Happy to do that, but only if you gain something from reviewing it. More than happy to wipe it out.
Short answer: Keep "providers" and delete the other, then backfill 1 export. Don't forget to set the correct export name and specify the scope of the billing account in the command call:
Start-FinOpsCostExport -Name 'finopshubmonthtodate' -Scope '/providers/Microsoft.Billing/billingAccounts/###' -Backfill 24
Long answer...
I'm assuming you only have one billing account. If that's true, then you should only see one path to parquet files in the ingestion container:
providers/microsoft.billing/billingaccounts/###/focuscost/yyyyMM/*.parquet
If you have any others, check the months to make sure you don't have duplicate months. If you do, delete the other folder and keep the one at the path above.
The one other thing I'm noticing in your files that seems odd is that you seem to have one parquet file created on the first and another created later in the month. That seems suspicious. Without confirming, I almost wonder if there's a different file naming pattern for daily vs. monthly exports, which could be causing 2 versions of the file to be created. Hubs overwrites files based on name and would miss this case if the same file had a new name, which would definitely result in duplicated files. But that's just a guess at this point...

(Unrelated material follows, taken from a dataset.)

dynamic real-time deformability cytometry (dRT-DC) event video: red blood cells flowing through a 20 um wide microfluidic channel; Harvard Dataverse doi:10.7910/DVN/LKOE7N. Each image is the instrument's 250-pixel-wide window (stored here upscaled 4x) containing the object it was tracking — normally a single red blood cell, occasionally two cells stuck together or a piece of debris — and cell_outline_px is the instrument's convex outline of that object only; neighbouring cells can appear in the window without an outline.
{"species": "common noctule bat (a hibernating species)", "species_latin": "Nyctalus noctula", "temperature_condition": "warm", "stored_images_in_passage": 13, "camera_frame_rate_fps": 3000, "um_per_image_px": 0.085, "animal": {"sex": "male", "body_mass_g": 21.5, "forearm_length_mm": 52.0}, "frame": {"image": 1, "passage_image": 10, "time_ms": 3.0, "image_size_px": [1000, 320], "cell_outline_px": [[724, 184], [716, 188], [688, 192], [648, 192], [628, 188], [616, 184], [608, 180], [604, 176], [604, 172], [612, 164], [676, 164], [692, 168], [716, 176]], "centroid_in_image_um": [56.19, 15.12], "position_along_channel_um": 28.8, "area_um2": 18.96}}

I just wiped it all. Had some issues importing after the delete. Ingestion report looks ok now. Folder structure clean. CostSummary report looks good. RateOptimization report has a null value error, but i'll review and log after reviewing the cost summary in detail.

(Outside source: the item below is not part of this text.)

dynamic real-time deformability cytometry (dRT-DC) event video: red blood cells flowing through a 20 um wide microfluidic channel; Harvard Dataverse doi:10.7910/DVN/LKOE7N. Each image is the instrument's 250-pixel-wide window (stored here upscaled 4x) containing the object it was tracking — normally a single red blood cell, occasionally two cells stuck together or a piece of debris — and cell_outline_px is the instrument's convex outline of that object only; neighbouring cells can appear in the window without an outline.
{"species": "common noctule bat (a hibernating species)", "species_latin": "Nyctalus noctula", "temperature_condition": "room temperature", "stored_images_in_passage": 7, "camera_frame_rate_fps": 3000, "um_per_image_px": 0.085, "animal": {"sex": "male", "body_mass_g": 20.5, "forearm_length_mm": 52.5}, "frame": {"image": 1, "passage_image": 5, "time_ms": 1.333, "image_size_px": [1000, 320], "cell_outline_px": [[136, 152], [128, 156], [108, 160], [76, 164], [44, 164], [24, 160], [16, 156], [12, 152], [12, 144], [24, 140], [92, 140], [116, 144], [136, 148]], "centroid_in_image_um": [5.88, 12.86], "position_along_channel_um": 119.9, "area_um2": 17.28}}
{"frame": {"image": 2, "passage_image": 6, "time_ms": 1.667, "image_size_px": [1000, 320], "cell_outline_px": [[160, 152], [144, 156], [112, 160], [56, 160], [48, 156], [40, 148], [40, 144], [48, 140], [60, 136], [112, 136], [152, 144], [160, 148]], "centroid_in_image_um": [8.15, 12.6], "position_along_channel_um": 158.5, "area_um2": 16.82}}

Appreciate your assistance.
🐛 Problem
I've deployed FinOps hub a few times. I think going from 0.2 to .0.3 RC, then 0.3 0.4 and now 0.5.

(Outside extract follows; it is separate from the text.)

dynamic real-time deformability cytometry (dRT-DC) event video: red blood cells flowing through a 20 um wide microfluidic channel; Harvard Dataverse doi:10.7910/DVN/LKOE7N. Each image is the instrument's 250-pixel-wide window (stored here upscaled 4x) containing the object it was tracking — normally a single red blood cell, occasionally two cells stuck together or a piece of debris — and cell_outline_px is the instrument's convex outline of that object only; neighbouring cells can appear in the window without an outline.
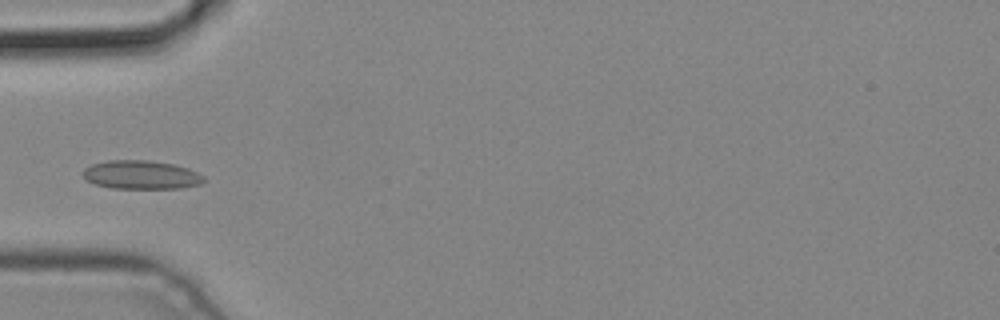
{"species": "common noctule bat (a hibernating species)", "species_latin": "Nyctalus noctula", "temperature_condition": "cold", "stored_images_in_passage": 5, "camera_frame_rate_fps": 3000, "um_per_image_px": 0.085, "animal": {"sex": "male", "body_mass_g": 19.2, "forearm_length_mm": 51.8}, "frame": {"image": 1, "passage_image": 4, "time_ms": 1.0, "image_size_px": [1000, 320], "cell_outline_px": [[208, 180], [200, 184], [180, 188], [112, 188], [96, 184], [84, 180], [80, 172], [84, 168], [92, 164], [108, 160], [148, 160], [172, 164], [188, 168], [204, 176]], "centroid_in_image_um": [11.97, 14.86], "position_along_channel_um": 73.0, "area_um2": 20.35}}
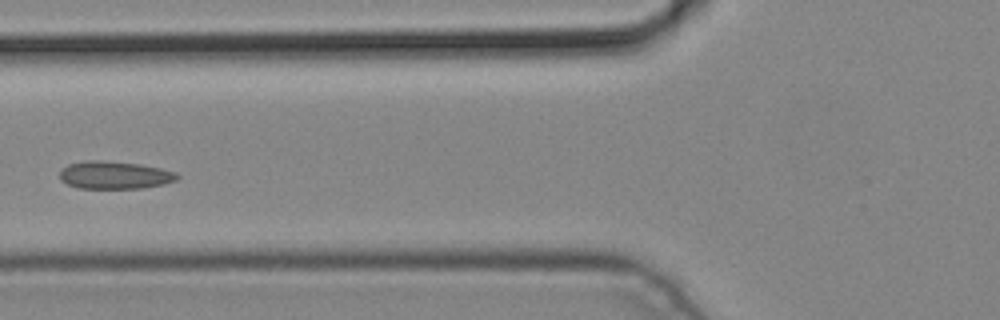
{"frame": {"image": 2, "passage_image": 5, "time_ms": 1.333, "image_size_px": [1000, 320], "cell_outline_px": [[180, 176], [176, 180], [164, 184], [140, 188], [80, 188], [68, 184], [60, 180], [60, 168], [68, 164], [84, 160], [100, 160], [140, 164], [160, 168], [176, 172]], "centroid_in_image_um": [9.72, 14.87], "position_along_channel_um": 116.1, "area_um2": 19.02}}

When I look at my reports I have some strange data that must be the result of bad imports into the storage account. Wondering if this is a hole I can dig myself out of - but really I could just wipe the entire setup and redeploy.
It would be nice to retain my original historical imports, as I think this data would be lost due to age?
👣 Repro steps
I have these cost exports which I created back in February with 1.0-preview(v1).
My main daily FinOpsHubMonthtodate export
msexports storage account
msexports/account/ - Duplicate data or ok?
Data factory triggers
Data factory linked services (deploy failed to clean up??)
Pipelines
🤔 Expected
Probably not worth the time digging this detail up for screenshots but I have very inaccurate cost details vs Azure Cost Analysis. Some months look ok, some look way too high.
My ingestion powerbi report had strange details, but now on 0.5 it doesn't work at all. Keeps all the 'demo data'.